Look through the material below for "wall". Copy every line that contains it.

--- Provided records ---

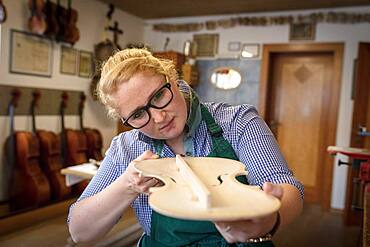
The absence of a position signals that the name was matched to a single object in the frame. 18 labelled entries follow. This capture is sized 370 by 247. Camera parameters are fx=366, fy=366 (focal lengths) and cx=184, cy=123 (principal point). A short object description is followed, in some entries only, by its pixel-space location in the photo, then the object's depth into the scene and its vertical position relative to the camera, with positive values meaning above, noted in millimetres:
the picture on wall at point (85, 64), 4553 +398
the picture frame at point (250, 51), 4891 +729
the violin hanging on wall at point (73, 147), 4121 -593
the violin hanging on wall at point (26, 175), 3576 -819
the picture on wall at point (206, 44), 5145 +830
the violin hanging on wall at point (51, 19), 3844 +799
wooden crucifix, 4929 +897
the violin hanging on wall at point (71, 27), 4094 +765
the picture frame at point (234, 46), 4996 +797
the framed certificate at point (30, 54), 3678 +410
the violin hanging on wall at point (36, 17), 3725 +777
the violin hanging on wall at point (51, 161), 3803 -704
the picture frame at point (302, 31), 4578 +970
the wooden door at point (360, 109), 3818 +22
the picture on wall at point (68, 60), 4271 +407
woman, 885 -116
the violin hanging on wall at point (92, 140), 4404 -533
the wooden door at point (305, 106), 4582 +25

---

→ **Your solution**
the picture on wall at point (85, 64), 4553 +398
the violin hanging on wall at point (73, 147), 4121 -593
the violin hanging on wall at point (26, 175), 3576 -819
the picture on wall at point (206, 44), 5145 +830
the violin hanging on wall at point (51, 19), 3844 +799
the violin hanging on wall at point (71, 27), 4094 +765
the violin hanging on wall at point (36, 17), 3725 +777
the violin hanging on wall at point (51, 161), 3803 -704
the picture on wall at point (68, 60), 4271 +407
the violin hanging on wall at point (92, 140), 4404 -533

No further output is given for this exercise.